The Pacific Ocean is the world’s deepest and largest ocean, covering a total area of 165.2 million km2 and with an average depth of about 4,280 m. Due to its massive size, the Pacific Ocean consists of many marginal seas situated at the coasts of the continents of Asia, Oceania, and the Americas. Covering an area of 380,000 km2, the Yellow Sea is such a marginal sea of the Western Pacific Ocean.
The sea was named for the yellowish sand particles originating from the Gobi Desert that descend on the surface of the sea, thereby giving it a golden yellow color. In addition to this, several Chinese rivers also discharge their sand and silt-laden waters into the sea. Besides the Yellow Sea, there are other seas in the world, namely the Red Sea, White Sea, and the Black Sea, that bear common English colors as their names. The Yellow Sea is also often referred to as ‘Huang Hai’ in China and as ‘West Sea’ in both North and South Korea.
Where Is The Yellow Sea?
The Yellow Sea measures about 960 km from north to south and some 700 km from its east to west. The sea is one of the world’s largest portions of continental shelf submerged in water. Its maximum depth is about 152 m and it has an average depth of only 44 m. Some of the significant rivers that drain into the sea include the Chongchon, Hai He, Liao, Taedong, Yalu, and Yellow Rivers. More than 1.6 billion tons of sediments are annually received by the Yellow Sea, mainly from the large Yellow and Yangtze Rivers. The northern and the western shores of the sea are quite low, while the sea’s eastern shores are heavily indented and comparatively much rockier and higher than its western part. Many bays like the Bohai Bay, Laizhou Bay, Liaodong Bay, and the Korea Bay are also found here.
Some of the notable South Korean islands that are located in the Yellow Sea include Anmado, Baengnyeongdo, Deokjeokdo, Daebudo, Ganghwado, Gageodo, Heuksando, Jejudo, Silmido, Yeongjongdo, etc.
The Yellow Sea experiences a temperate monsoon climate.

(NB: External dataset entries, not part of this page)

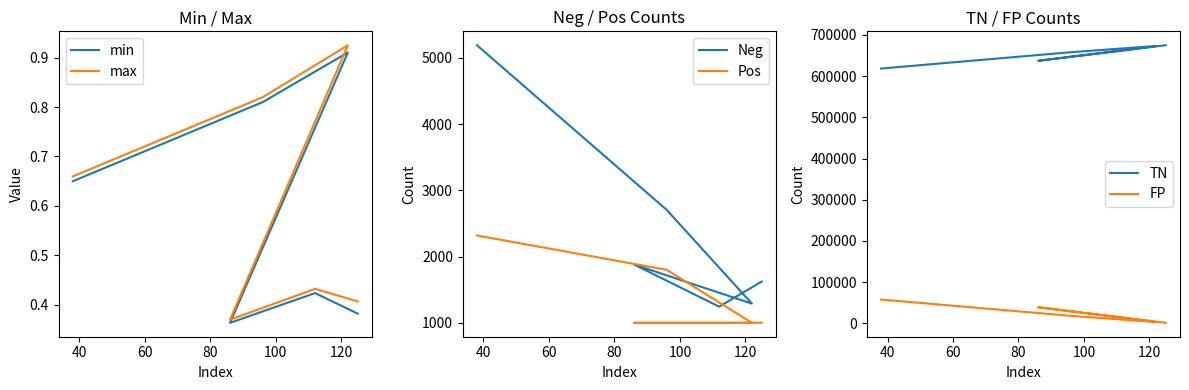

True or false: max and Pos cross at least once.

False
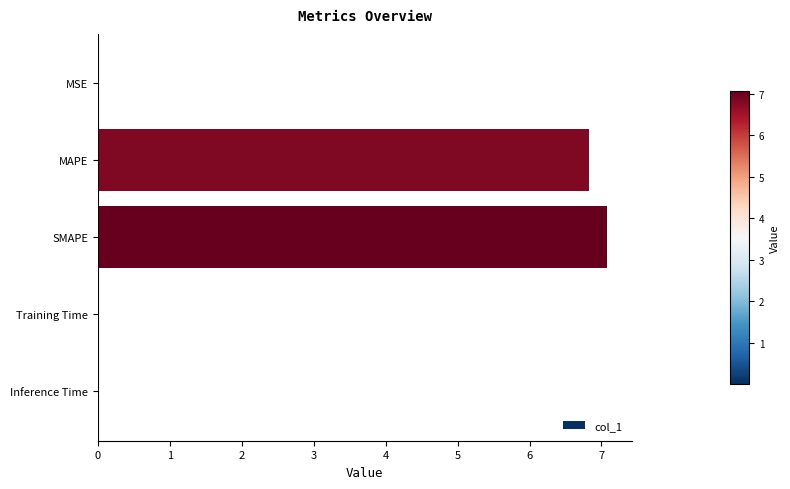

Are the bars horizontal?

Yes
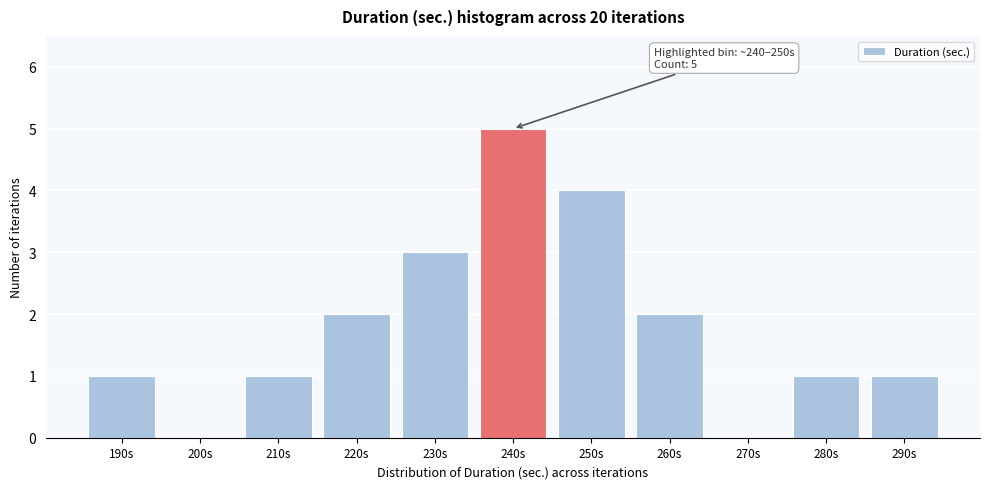

Reading right to left, extract all data points from this chart.

290s=1	280s=1	270s=0	260s=2	250s=4	240s=5	230s=3	220s=2	210s=1	200s=0	190s=1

Cold and dry winds from the northwest prevail during the winter season while the summer months are relatively warm and humid. The average temperature ranges between -10 °C to 3 °C in January from north to south and between 23 °C to 26 °C in July. The northerly monsoons occur from late November to March while tropical hurricanes (typhoons) occur frequently between June and October. Sea fogs are also common in coastal regions.
The Yellow Sea is rich in seaweeds, and various invertebrates like crustaceans, clams, cephalopods, shellfish, etc. Some of the significant fish that are found here include cod, croakers, goby, eel, Japanese mackerel, lizardfish, Pacific herring, sea bream, etc. The intertidal mudflats of the Yellow Sea provide important sites for migratory birds of the East Asian-Australasian Flyway. Some of these significant migratory birds are black-faced spoonbills, Dalmatian pelicans, and little gulls. The Yellow Sea also serves as a critical breeding site for the threatened Saunder’s gull. The sea also hosts numerous marine mammals like spotted seals, finless porpoises, killer whales, minke whales, and false killer whales.
The rich fishing grounds of the Yellow Sea have been commercially exploited by the large Chinese, Japanese, and Korean ships for many years. Several tons of oil have also been successfully explored in the Chinese and the North Korean parts of the sea. The coastal regions of the Yellow Sea are very densely populated and more than 600 million people live in the sea’s catchment area. Some of the chief ports that are located along the Yellow sea include Dalian, Qinhuangdao, Qingdao, and Tianjin ports of China; Mokpo, Gunsan, and Incheon ports of South Korea; and Nampho port of North Korea.